It's best to examine all these Enlightenment experiments from the standpoint of the debate between their critics and proponents before the experiment was tried.
If the results bear out the critics, not the proponents, what on earth are we doing when we persist with the experiment? Was it really an experiment at all? Scientific thinking may be better than nonscientific thinking, but nonscientific thinking is better than pseudoscientific thinking...
stcredzero|13 years ago
So then 911 invalidates all the teachings of Islam. The children's crusade invalidates all of christianity? Ridiculous, and hardly examples of careful reasoning.
It's best to examine all these Enlightenment experiments from the standpoint of the debate between their critics and proponents before the experiment was tried.
Why? I suspect it's best for you and the particular axe you have to grind.

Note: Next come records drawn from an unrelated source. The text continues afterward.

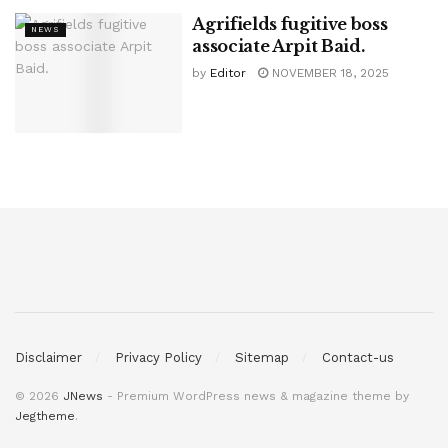
Agrifields fugitive boss
NEWS
associate Arpit Baid.
by
Editor
NOVEMBER 18, 2025
Disclaimer
Privacy Policy
Sitemap
Contact-us
© 2026
JNews
- Premium WordPress news & magazine theme by
Jegtheme
.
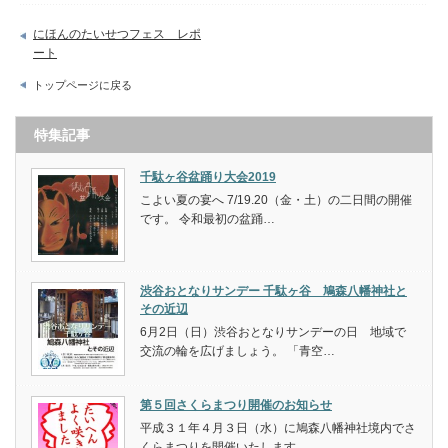
にほんのたいせつフェス レポ
ート
トップページに戻る
特集記事
千駄ヶ谷盆踊り大会2019
こよい夏の宴へ 7/19.20（金・土）の二日間の開催
です。 令和最初の盆踊…
渋谷おとなりサンデー 千駄ヶ谷 鳩森八幡神社と
その近辺
6月2日（日）渋谷おとなりサンデーの日 地域で
交流の輪を広げましょう。 「青空…
第５回さくらまつり開催のお知らせ
平成３１年４月３日（水）に鳩森八幡神社境内でさ
くらまつりを開催いたします。 …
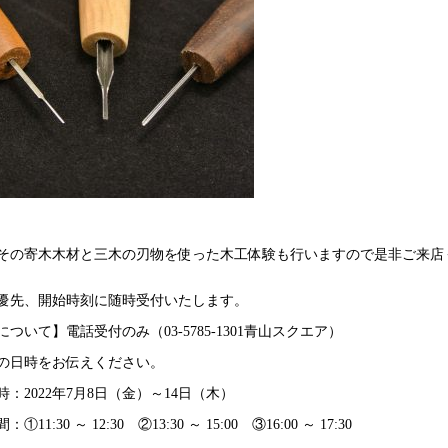
その寄木木材と三木の刃物を使った木工体験も行いますので是非ご来店
優先、開始時刻に随時受付いたします。
ついて】電話受付のみ（03-5785-1301青山スクエア）
の日時をお伝えください。
時：2022年7月8日（金）～14日（木）
①11:30 ～ 12:30 ②13:30 ～ 15:00 ③16:00 ～ 17:30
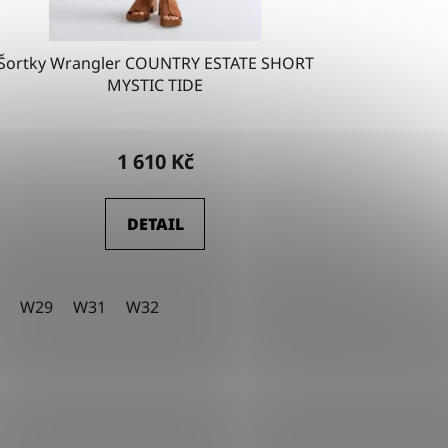
Šortky Wrangler COUNTRY ESTATE SHORT
MYSTIC TIDE
1 610 Kč
DETAIL
W29
W31
W32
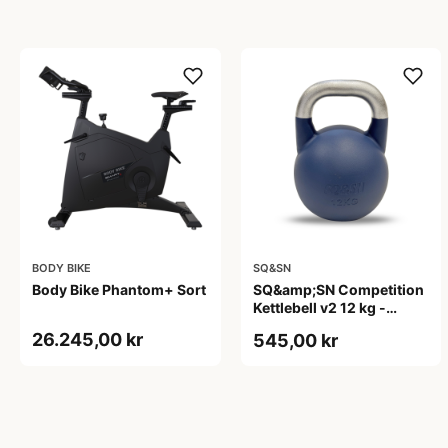
BODY BIKE
SQ&SN
Body Bike Phantom+ Sort
SQ&amp;SN Competition
Kettlebell v2 12 kg -
competition kettlebell til
26.245,00 kr
545,00 kr
teknik og funktionel
træning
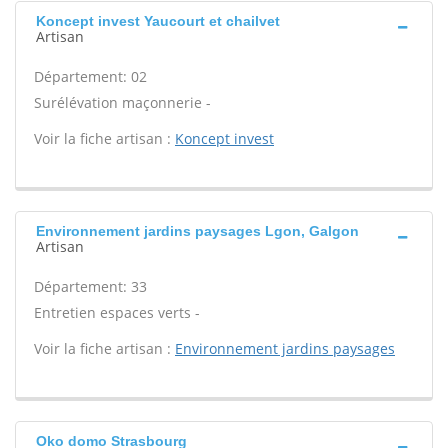
Koncept invest Yaucourt et chailvet
Artisan
Département: 02
Surélévation maçonnerie -
Voir la fiche artisan :
Koncept invest
Environnement jardins paysages Lgon, Galgon
Artisan
Département: 33
Entretien espaces verts -
Voir la fiche artisan :
Environnement jardins paysages
Oko domo Strasbourg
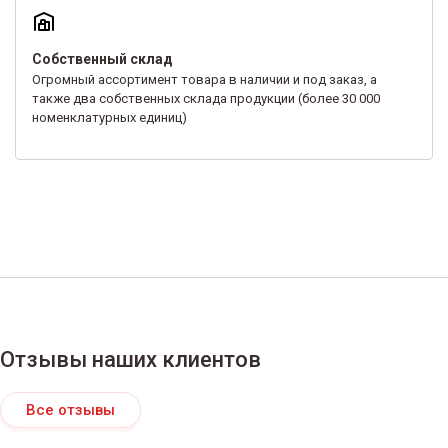
Собственный склад
Огромный ассортимент товара в наличии и под заказ, а
также два собственных склада продукции (более 30 000
номенклатурных единиц)
Отзывы наших клиентов
Все отзывы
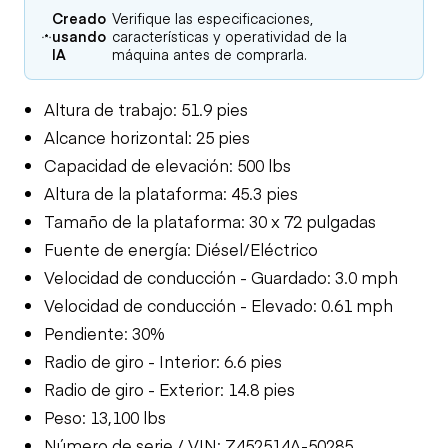
Creado
Verifique las especificaciones,
usando
características y operatividad de la
IA
máquina antes de comprarla.
Altura de trabajo: 51.9 pies
Alcance horizontal: 25 pies
Capacidad de elevación: 500 lbs
Altura de la plataforma: 45.3 pies
Tamaño de la plataforma: 30 x 72 pulgadas
Fuente de energía: Diésel/Eléctrico
Velocidad de conducción - Guardado: 3.0 mph
Velocidad de conducción - Elevado: 0.61 mph
Pendiente: 30%
Radio de giro - Interior: 6.6 pies
Radio de giro - Exterior: 14.8 pies
Peso: 13,100 lbs
Número de serie / VIN: Z452514A-50285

If the results bear out the critics...
The results always bear out the critics. The question is really how many ways of ruling a country have been tried, and what has there been to show for it. As far as that goes, everything has been a mishmash.
Scientific thinking may be better than nonscientific thinking, but nonscientific thinking is better than pseudoscientific thinking...
If you'd be sincere in this, then please be clearer about causality and causal relationships specifically with respect to >values<. I find your posts remarkably devoid of the specifics here. If you don't have concrete causal relationships, then your argument is just emotional manipulation by trying to link horrible things to ideology you oppose.
In general, meddlers with too much power who are too sure of themselves have caused untold misery, and it gets worse as technology amplifies our power. I'm not so sure particular ideologies are to blame so much as that general circumstance.
moldbug|13 years ago
Left-right polarity is also seen in historical Islam (9/11 is not a product of Islam, but of Western revolutionary nationalism with a thin Islamic veneer), as well as even more divergent histories (eg, classical Korea). I have no doubt that if there are intelligent, gregarious aliens anywhere in the galaxy, they divide themselves into revolutionaries and conservatives.
There are only three ways of ruling a country. Aristotle, who had access to the histories of hundreds if not thousands of classical city-states whose annals are now of course lost, described them: monarchy, aristocracy, democracy.
Monarchy is the null hypothesis. The vast majority of historical governments have been primarily monarchical, often with some admixture of aristocracy. Pure aristocracy is much rarer. Democracy is difficult to even define (most nominal democracies, certainly including ours, are in fact aristocratic), extremely rare if it does exist, and commonly associated (as in the Greek case) with national if not civilizational decay in the near future.
An example of thinking about causality would be the French decision to cede Saint-Domingue its independence. Critics (inherently conservative) of this decision would postulate one kind of future for the new Haiti; proponents (inherently revolutionary) would postulate quite another. Of course, at the time this or any similar such decision had large numbers of very eloquent critics and proponents; so their arguments are easily discovered, if not obvious already.
(Or if you'd prefer to think in terms of Cabrini-Green, it's really not difficult to imagine what Elizabethan intellectuals would make of Cabrini-Green.)
Obviously, this historiographic practice accords with the basic scientific principle of judging an experiment by criteria established in advance.
It's a shame most people don't decide what historical ideologies are "discredited" by a rigorous and objective standard such as this. Instead, the standard is the inevitable one: the winner is always right. This is the simple, yet remarkably practical, basis on which our supposedly rational faith in the Enlightenment rests.